The SDN is responsible to create the network functions and devices needed for the virtual connection which includes Control plane and data plane. To connect a container to network, virtual devices like virtual interface, virtual patch cord, virtual end of the virtual patch cord ( VETH Pair ) etc have to be created and also connected to the virtual devices created ( as shown the graphical representation below). We will see that connection first from both the containers and later on, move to see the data flow between the nodes. Lets consider this as our first step in this direction.
The very first action we need to perform is to get the container id for both of the containers. This is needed to identify the network interface connected to the containers, as in the remote ends of the VETH pair, in which one end would be connected to the container eth0 and other end to the virtual switch, part of the OVS SDN.
As seen from above output, I retrieved the container id’s of both the Pods, App and DB using oc describe pod <Pod-Name>. Now that we have the container id’s, the node name on which these containers are deployed ( oc get pod -o wide command ran earlier shows the node names), we will use oc debug node/<Node Name> to access the nodes and run commands.
Once connected to the node, we will quickly do chroot /host ( refer to earlier article ‘Behind oc debug node’ to know more on this ) and run command runc state <Container Id> to get the PID’s associated with respective
containers. Pid’s have been used to also list the namespaces associated with the containers and we can clearly see the processes running on the containers.
The output shows that this is the DB container and running postgres process running with UID of 1000550000.
We will perform similar commands on the other node, which hosts App ( frontend ) container. We have PID of 73309 for the container and checking the namespaces associated to this pid indicates that this is sonarqube application, which is what we wanted. So we are good so far, a baby step.

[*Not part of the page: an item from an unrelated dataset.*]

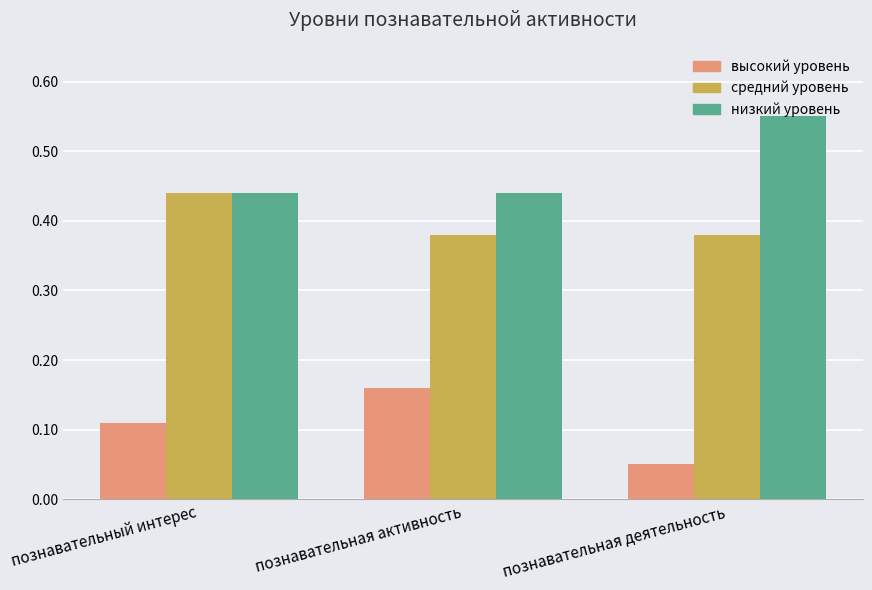

What is the sum of the средний уровень values at познавательная активность and познавательная деятельность?

0.8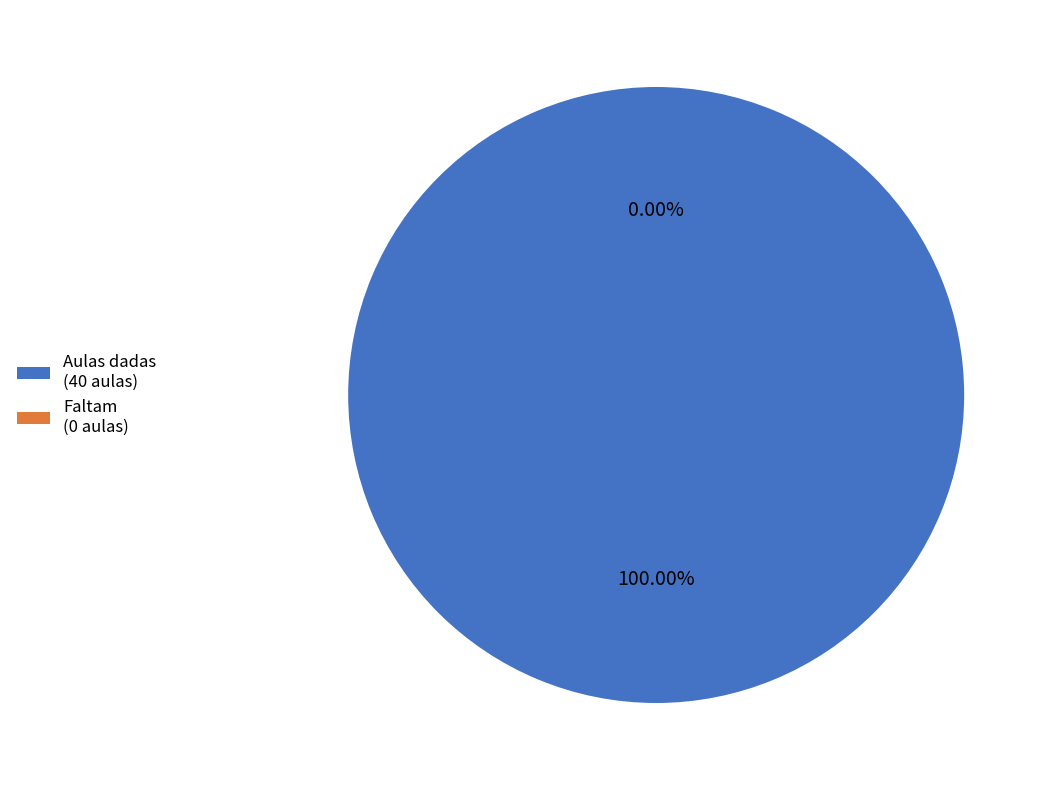

Which slice represents more than half of the pie?

Aulas dadas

As seen earlier, OpenShift created service corresponding to each deployment and SDN, then creates IPTable rules to forward the traffic for service and Pod IP’s, as shown in below outputs.
Same iptable rules are created on all the nodes, not just the node, where the pod has been deployed.
In this part, we saw how container process is created and how SDN ensures that required iptable rules are created to enable communication. Next part, we will take a leap into OVS and understand how containers connect to SDN using the VETH pair etc.